Während alle um ihr Geld bangen, lehnte sich mancher Student entspannt zurück – „Wer nichts hat, kann auch nichts verlieren“, dachte sich der Studikus. Schließlich karren die angehenden Akademiker nur im seltensten Fall die dicken Geldbündel zur Bank. Der typische Student kellnert, kauft bei Aldi, Penny & Co., feiert seine Partys mit 1,99€-Wein und das eigene Vermögen passt locker in die kleine Sportsocke – Großverdiener sehen anders aus. Doch jetzt geht es auch dem jungen Bildungsbürgertum an den Kragen: Die Kreditanstalt für Wiederaufbau (KfW) erhöht den Zinssatz für Studienkredite auf 7,0 Prozent…

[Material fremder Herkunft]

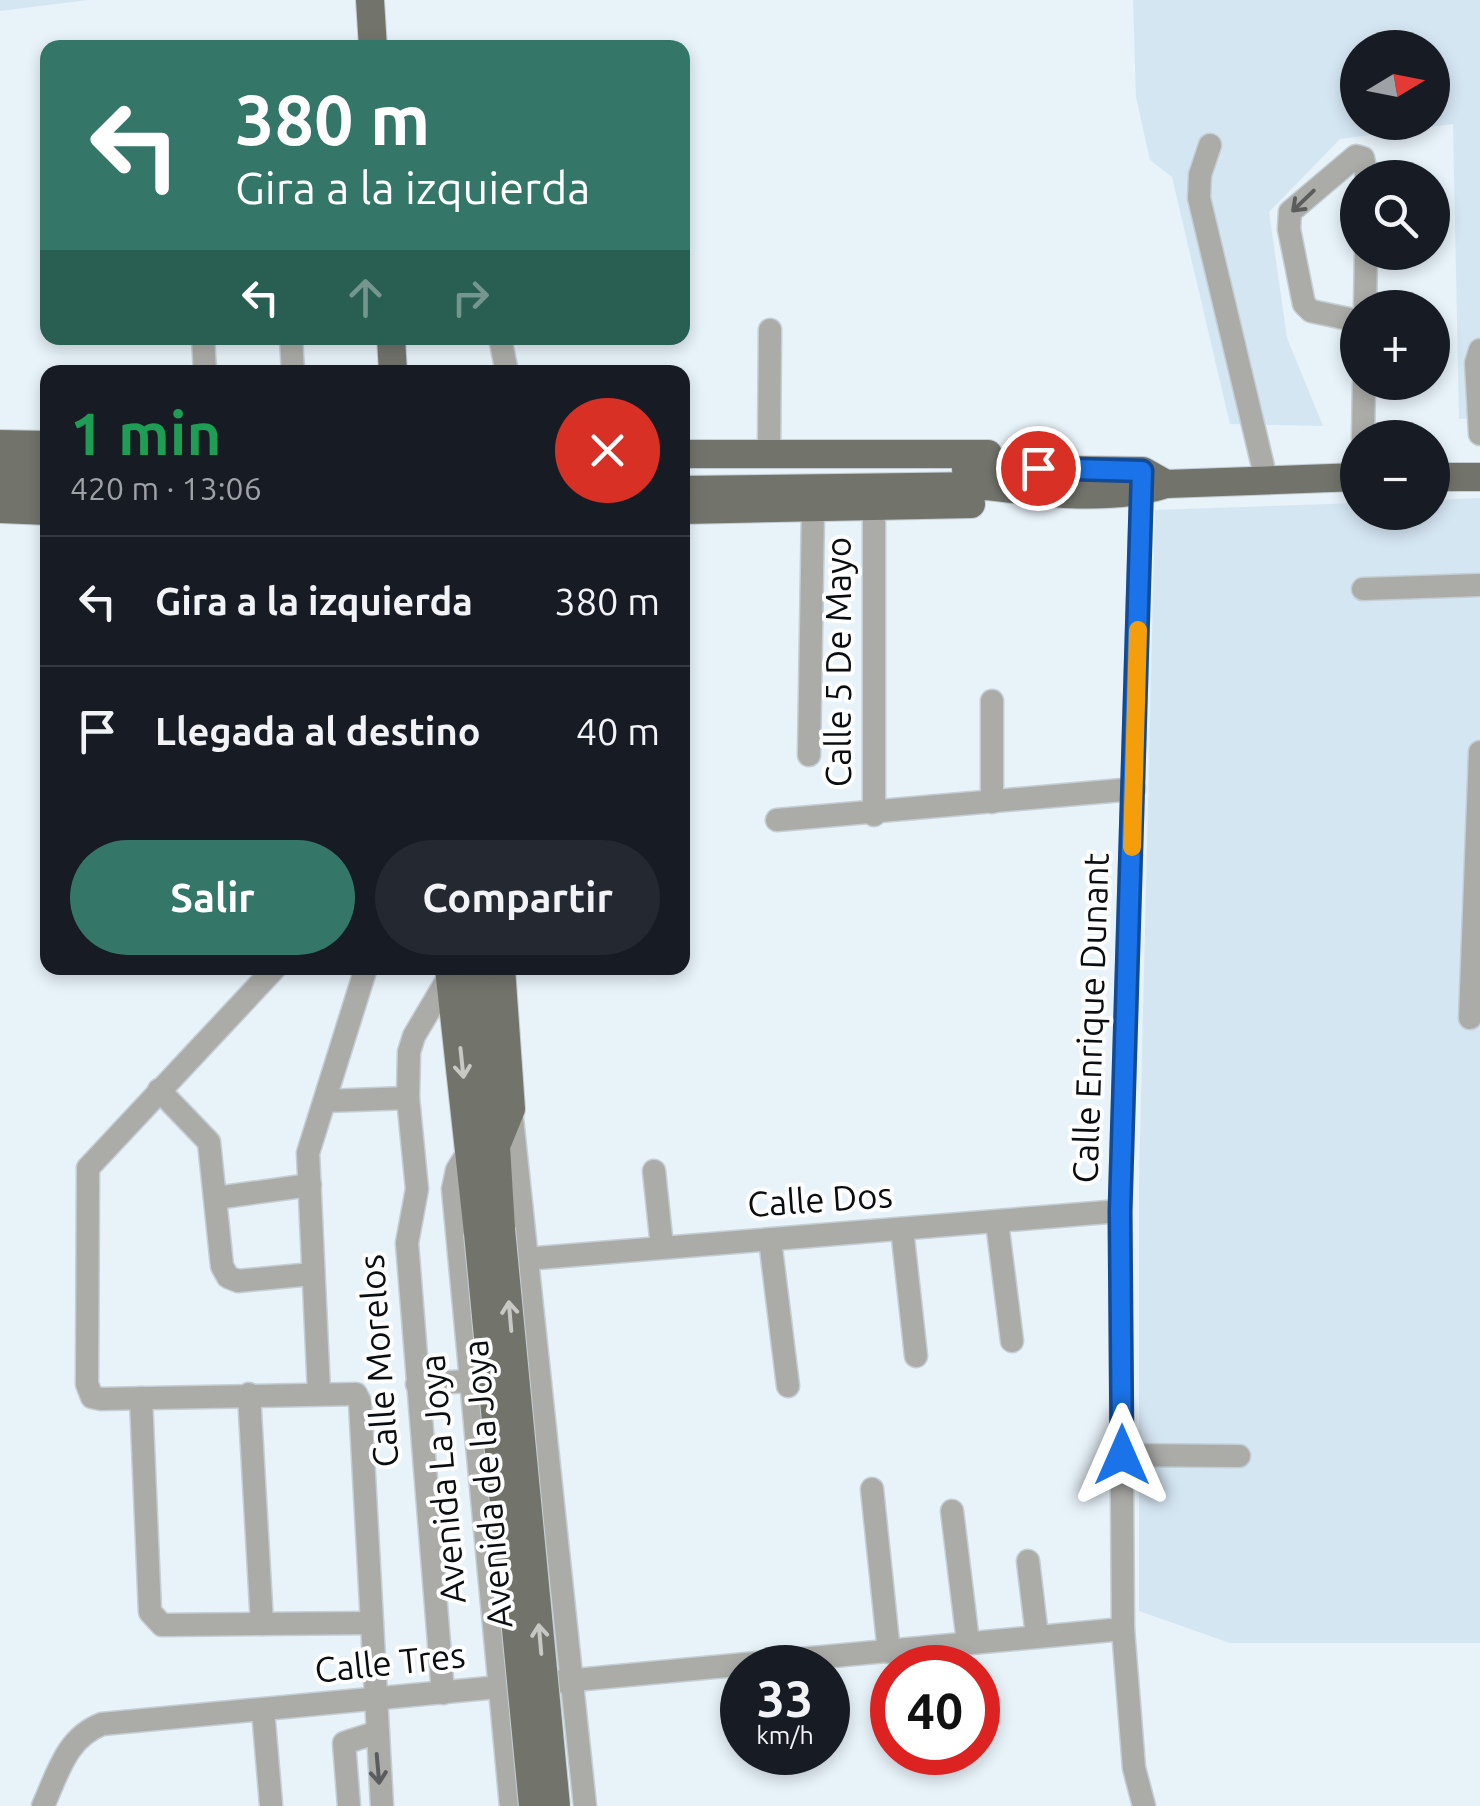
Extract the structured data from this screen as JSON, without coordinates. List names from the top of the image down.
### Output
{
  "streets": {
    "main road": ["Avenida de la Joya"],
    "street": [
      "Calle 5 De Mayo",
      "Calle Enrique Dunant",
      "Calle Dos",
      "Calle Morelos",
      "Avenida La Joya",
      "Calle Tres"
    ]
  },
  "crossings": [
    ["Calle Enrique Dunant", "Calle Dos"],
    ["Calle Enrique Dunant", "Calle Tres"],
    ["Calle Morelos", "Calle Tres"],
    ["Avenida La Joya", "Avenida de la Joya"],
    ["Avenida La Joya", "Calle Tres"]
  ],
  "north": "right",
  "page": {
    "map_buttons": ["+", "−"],
    "turn": ["380 m", "Gira a la izquierda"],
    "heading": ["1 min", "420 m · 13:06"],
    "list": [
      {
        "name": "Gira a la izquierda",
        "value": "380 m"
      },
      {
        "name": "Llegada al destino",
        "value": "40 m"
      }
    ],
    "buttons": ["Salir", "Compartir"],
    "speed": "33 km/h",
    "limit": "40"
  }
}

Die Zeiten, in denen das Studentenleben als lauer Lenz und schönste Zeit im Leben gepriesen werden konnte, sind vorbei. Inzwischen belasten Studiengebühren und Semesterbeiträge von insgesamt rund 700 Euro pro Semester das Budget eines Studenten in Nordrhein-Westfalen. Da heißt es ranhalten, denn in diesem Fall ist Zeit tatsächlich Geld – zumindest für jene, die nicht mehr von Mama und Papa durchgefüttert werden. Seminare, Vorlesungen, Hausarbeiten, Vorträge, Klausuren und dann auch noch diverse Nebenjobs. Das hält auf Dauer kein Mensch durch – vor allem dann nicht, wenn trotz all der Anstrengungen täglich Spagetti und Ketchup auf dem Teller landen, weil der große Geldsegen auf sich warten lässt.

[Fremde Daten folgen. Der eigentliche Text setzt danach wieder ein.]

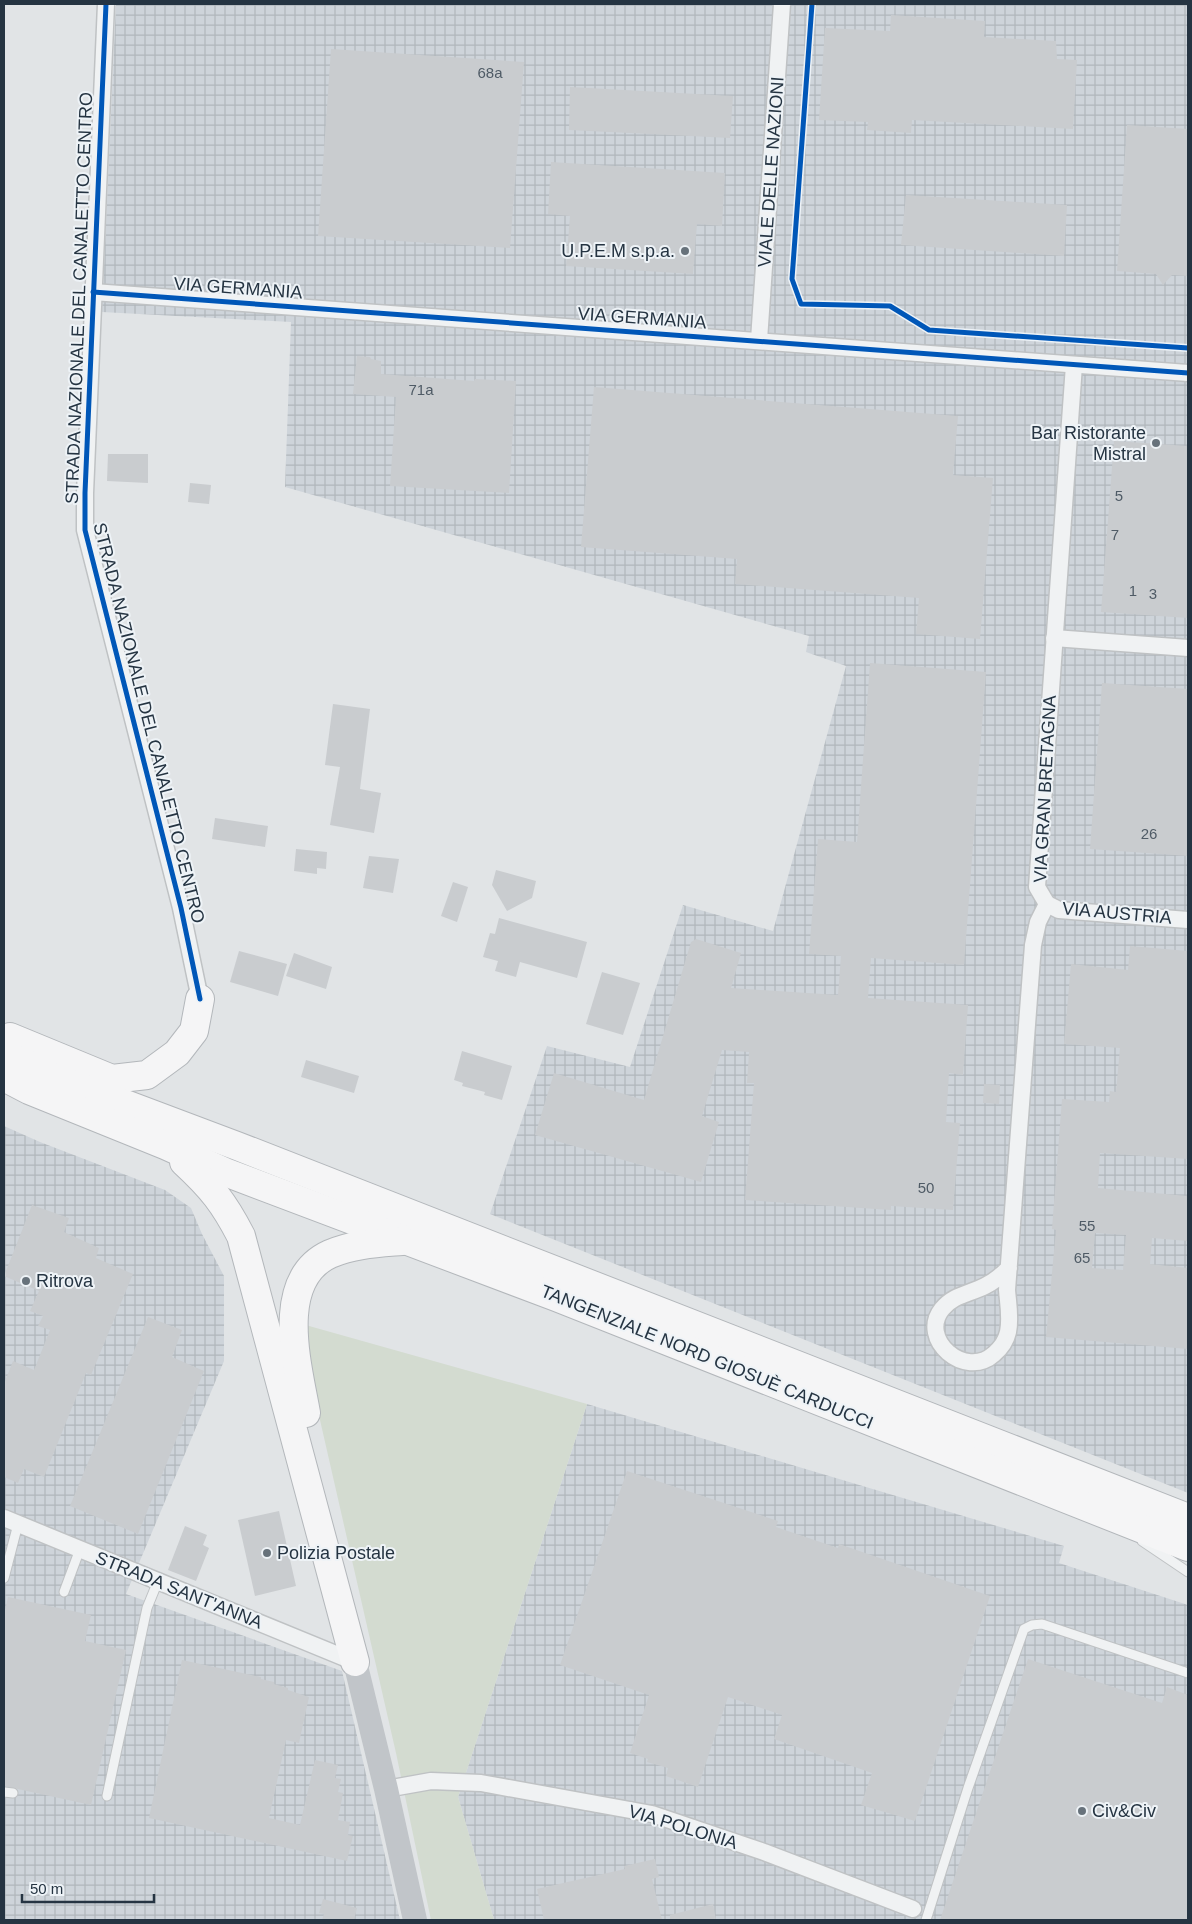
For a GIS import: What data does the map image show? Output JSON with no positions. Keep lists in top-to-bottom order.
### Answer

Da möchte man das Studieren am liebsten ganz bleiben lassen. Doch was tut der ambitionierte Jungspross nicht alles für das „Dipl.“ oder „MA“ vor dem eigenen Namen. Immerhin erhöht das angeblich die Chancen auf dem Arbeitsmarkt. Also leisten wir uns das, was wir uns eigentlich nicht mehr leisten können: Bildung. Institutionen, die gerne den Samariter spielen, gibt es zur Genüge. So reichte die KfW seit April 2006 insgesamt 42.000 Studenten die „helfende Hand“ in Form von Krediten. Damals lag der Zinssatz noch bei 5,2 Prozent. Doch die KfW behielt sich die Möglichkeit vor, die Zinssätze aller halben Jahre zu erhöhen und dass der Finanzmarkt ein Land der unbegrenzten Möglichkeiten ist, wissen wir inzwischen.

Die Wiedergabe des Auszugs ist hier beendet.